PROBLÈME À RÉSOUDRE: Modifiez le passage de l'extrait sur la PMA qui va de « De la même façon, comment » à « impossibles à maîtriser. » en remplaçant « allocations familiales » par « prestations sociales », puis redonnez ce passage en entier.

EXTRAIT DU DOCUMENT:

★ ★ ★ ★ ★

De la même façon, comment s'opposer à des projets multi-parentaux, qui bousculeront demain le champ juridique mais aussi le champ social, si l'on songe par exemple à la seule question des allocations familiales ? Nous le voyons bien : les conséquences de la transformation de la PMA d'un dispositif médical en un instrument social sont impossibles à maîtriser.
Sur l'accès aux origines, nous comprenons les raisons amenant à remettre en cause ce principe absolu qu'était pourtant le respect de l'anonymat du don, du point de vue de la construction des enfants issus de PMA avec tiers donneur. La nécessité d'adopter cette disposition est rendue évidente par l'extension de la PMA aux femmes seules et aux couples de femmes.
Pour autant, elle n'est pas sans risques. D'une part, la fin de l'anonymat garanti aux donneurs pourrait avoir une incidence négative sur le nombre de dons, dans un contexte où l'augmentation de la demande provoquera en tout état de cause des tensions sur le stock de gamètes disponibles.

★ ★ ★ ★ ★

CONTENU EXTRAIT:
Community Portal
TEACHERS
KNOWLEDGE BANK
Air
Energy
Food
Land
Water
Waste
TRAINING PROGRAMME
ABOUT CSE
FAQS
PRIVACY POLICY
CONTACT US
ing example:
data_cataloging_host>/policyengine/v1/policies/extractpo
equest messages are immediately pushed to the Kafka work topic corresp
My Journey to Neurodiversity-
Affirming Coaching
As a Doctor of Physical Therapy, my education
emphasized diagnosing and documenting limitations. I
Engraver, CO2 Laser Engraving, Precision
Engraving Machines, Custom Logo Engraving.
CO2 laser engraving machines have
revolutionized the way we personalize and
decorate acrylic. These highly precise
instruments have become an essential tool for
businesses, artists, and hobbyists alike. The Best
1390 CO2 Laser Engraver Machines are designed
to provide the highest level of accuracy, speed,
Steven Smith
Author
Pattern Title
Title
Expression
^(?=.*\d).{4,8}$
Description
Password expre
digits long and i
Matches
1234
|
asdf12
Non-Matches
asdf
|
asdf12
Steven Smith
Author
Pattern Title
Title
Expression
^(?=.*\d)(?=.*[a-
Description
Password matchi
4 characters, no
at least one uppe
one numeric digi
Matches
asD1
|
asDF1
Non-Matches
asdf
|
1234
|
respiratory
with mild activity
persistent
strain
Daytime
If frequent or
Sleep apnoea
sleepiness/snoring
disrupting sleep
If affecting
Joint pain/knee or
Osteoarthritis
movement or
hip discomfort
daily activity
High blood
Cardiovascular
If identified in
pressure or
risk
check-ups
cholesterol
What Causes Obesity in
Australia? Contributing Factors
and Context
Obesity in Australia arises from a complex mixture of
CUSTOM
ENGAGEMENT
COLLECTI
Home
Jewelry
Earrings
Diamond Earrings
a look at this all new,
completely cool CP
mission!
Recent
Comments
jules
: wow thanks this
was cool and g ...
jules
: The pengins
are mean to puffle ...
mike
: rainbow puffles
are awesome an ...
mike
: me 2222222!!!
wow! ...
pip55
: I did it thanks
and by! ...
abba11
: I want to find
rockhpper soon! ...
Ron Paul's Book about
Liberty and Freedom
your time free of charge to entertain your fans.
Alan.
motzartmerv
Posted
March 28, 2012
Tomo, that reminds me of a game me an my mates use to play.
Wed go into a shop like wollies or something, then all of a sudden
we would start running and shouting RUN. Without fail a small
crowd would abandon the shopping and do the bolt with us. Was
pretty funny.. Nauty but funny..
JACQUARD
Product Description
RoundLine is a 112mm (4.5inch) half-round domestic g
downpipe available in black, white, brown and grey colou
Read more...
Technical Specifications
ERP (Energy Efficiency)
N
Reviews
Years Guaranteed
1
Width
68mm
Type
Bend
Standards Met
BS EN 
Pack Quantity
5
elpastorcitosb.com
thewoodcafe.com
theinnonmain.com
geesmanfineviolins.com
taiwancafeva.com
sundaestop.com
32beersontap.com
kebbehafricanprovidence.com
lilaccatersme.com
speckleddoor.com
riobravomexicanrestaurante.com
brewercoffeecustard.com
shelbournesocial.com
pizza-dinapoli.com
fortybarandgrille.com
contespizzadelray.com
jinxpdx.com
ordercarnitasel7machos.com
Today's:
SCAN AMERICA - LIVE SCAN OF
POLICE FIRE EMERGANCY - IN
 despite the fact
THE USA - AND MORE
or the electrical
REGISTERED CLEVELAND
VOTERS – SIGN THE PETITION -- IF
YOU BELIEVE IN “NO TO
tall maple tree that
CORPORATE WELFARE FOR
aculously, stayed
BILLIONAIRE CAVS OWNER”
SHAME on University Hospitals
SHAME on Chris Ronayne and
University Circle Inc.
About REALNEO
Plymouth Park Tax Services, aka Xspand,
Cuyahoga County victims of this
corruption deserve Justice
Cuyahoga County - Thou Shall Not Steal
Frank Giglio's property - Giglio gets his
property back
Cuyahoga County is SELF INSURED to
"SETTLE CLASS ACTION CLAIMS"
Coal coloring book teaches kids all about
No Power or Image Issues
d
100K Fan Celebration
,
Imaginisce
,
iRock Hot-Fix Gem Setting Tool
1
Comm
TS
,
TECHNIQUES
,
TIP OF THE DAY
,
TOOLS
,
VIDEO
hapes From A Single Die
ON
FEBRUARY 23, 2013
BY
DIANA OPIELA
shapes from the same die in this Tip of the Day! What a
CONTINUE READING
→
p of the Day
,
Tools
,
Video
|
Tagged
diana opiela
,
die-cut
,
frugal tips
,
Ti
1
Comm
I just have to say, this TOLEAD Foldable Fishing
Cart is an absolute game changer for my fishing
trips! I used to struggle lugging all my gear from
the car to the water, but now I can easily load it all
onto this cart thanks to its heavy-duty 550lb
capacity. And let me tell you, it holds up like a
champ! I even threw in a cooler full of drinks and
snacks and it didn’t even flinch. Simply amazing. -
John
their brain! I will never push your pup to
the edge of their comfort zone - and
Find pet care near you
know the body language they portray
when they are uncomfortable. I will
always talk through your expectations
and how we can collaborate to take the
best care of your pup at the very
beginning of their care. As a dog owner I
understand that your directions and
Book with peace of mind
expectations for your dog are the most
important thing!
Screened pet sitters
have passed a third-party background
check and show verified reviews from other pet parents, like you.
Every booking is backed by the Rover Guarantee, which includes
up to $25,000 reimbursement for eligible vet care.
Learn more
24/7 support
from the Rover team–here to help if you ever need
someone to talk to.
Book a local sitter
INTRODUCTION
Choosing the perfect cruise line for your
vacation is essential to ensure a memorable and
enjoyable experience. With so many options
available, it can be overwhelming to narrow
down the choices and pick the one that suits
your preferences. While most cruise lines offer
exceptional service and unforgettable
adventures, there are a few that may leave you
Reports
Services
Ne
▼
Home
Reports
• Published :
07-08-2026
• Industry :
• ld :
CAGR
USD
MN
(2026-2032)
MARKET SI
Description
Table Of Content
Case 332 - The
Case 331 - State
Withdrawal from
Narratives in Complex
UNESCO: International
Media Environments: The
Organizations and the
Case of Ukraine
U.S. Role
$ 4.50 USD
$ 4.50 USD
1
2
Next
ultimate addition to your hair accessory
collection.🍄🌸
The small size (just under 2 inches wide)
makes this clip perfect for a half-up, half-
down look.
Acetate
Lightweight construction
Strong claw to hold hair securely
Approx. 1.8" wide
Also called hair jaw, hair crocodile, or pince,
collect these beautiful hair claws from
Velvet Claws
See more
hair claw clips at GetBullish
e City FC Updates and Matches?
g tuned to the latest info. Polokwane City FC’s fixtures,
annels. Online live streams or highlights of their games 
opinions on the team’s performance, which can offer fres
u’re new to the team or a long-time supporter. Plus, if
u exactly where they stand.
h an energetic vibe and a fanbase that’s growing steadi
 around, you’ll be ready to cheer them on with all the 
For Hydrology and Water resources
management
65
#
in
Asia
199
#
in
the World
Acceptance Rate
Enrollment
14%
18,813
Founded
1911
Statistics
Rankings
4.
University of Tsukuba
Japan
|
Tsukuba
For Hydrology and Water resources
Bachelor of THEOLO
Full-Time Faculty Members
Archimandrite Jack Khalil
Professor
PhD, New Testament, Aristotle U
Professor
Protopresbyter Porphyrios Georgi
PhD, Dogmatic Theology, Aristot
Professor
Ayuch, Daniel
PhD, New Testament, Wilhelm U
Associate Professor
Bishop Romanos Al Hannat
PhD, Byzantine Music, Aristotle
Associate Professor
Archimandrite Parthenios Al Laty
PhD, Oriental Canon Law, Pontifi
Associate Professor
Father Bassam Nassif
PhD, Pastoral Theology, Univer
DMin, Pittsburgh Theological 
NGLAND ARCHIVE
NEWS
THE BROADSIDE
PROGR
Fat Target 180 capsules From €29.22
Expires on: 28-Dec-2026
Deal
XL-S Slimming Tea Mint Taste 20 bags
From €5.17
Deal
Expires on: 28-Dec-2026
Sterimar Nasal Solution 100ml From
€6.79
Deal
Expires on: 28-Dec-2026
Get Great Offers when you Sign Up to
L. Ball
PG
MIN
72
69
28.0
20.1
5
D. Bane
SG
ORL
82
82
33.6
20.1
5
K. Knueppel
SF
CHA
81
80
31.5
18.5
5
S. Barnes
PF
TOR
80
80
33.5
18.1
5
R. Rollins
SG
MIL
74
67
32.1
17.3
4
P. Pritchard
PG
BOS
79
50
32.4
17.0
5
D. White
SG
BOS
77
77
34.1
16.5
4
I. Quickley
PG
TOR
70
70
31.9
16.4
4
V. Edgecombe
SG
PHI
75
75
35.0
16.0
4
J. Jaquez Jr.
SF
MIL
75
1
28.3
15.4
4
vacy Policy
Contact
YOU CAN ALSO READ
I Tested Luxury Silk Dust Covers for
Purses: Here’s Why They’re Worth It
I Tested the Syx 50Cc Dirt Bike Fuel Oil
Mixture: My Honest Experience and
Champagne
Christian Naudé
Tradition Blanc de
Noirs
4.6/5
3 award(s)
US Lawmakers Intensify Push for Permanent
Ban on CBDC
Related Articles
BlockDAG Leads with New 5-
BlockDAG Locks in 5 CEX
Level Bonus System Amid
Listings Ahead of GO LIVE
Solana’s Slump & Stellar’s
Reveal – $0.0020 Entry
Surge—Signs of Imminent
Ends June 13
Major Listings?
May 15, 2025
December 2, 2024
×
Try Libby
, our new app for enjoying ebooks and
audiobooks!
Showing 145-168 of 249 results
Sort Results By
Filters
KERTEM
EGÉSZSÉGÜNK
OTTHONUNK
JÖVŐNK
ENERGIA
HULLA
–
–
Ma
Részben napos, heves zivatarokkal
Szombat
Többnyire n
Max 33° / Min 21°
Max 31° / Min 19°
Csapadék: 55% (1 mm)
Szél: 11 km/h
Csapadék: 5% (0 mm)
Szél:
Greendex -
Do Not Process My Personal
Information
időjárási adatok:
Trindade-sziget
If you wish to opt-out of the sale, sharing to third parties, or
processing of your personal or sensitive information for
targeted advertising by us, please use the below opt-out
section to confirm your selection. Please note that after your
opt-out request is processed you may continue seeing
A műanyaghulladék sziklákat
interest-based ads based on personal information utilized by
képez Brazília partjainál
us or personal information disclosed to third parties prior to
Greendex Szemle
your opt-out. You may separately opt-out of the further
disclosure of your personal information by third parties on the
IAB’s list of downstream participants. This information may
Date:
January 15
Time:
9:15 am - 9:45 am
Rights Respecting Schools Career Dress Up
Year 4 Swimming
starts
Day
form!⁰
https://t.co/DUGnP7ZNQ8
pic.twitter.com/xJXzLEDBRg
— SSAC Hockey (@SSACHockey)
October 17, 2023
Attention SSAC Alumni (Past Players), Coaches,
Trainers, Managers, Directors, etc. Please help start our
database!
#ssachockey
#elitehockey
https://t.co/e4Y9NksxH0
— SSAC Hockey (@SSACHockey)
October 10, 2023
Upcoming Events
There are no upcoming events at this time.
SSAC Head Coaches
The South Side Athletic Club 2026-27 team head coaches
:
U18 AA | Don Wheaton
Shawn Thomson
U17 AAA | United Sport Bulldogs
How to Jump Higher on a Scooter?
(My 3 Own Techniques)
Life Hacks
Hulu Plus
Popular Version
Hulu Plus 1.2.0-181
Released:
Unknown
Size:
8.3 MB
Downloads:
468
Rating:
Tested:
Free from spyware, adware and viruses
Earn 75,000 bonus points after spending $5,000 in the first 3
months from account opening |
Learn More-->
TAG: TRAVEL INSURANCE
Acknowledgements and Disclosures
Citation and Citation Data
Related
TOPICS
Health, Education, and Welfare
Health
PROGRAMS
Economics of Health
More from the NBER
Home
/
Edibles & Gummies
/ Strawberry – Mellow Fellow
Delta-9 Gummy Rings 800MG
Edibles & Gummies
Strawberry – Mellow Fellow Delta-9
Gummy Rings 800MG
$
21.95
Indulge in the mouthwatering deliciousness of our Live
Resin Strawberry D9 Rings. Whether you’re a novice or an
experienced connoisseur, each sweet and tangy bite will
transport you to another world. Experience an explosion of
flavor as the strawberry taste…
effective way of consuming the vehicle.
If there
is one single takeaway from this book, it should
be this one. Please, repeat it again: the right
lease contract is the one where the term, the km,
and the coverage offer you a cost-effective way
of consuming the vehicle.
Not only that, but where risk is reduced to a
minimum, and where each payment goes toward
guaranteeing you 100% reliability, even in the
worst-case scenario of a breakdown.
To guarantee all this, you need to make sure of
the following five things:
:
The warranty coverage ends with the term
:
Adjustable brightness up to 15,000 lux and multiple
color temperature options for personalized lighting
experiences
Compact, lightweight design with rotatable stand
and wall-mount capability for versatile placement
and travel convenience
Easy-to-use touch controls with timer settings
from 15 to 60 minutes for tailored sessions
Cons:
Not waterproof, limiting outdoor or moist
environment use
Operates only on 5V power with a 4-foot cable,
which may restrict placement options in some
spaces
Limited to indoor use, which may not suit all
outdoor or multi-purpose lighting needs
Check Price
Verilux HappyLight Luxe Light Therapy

★ ★ ★ ★ ★

SOLUTION DU PROBLÈME:
De la même façon, comment s'opposer à des projets multi-parentaux, qui bousculeront demain le champ juridique mais aussi le champ social, si l'on songe par exemple à la seule question des prestations sociales ? Nous le voyons bien : les conséquences de la transformation de la PMA d'un dispositif médical en un instrument social sont impossibles à maîtriser.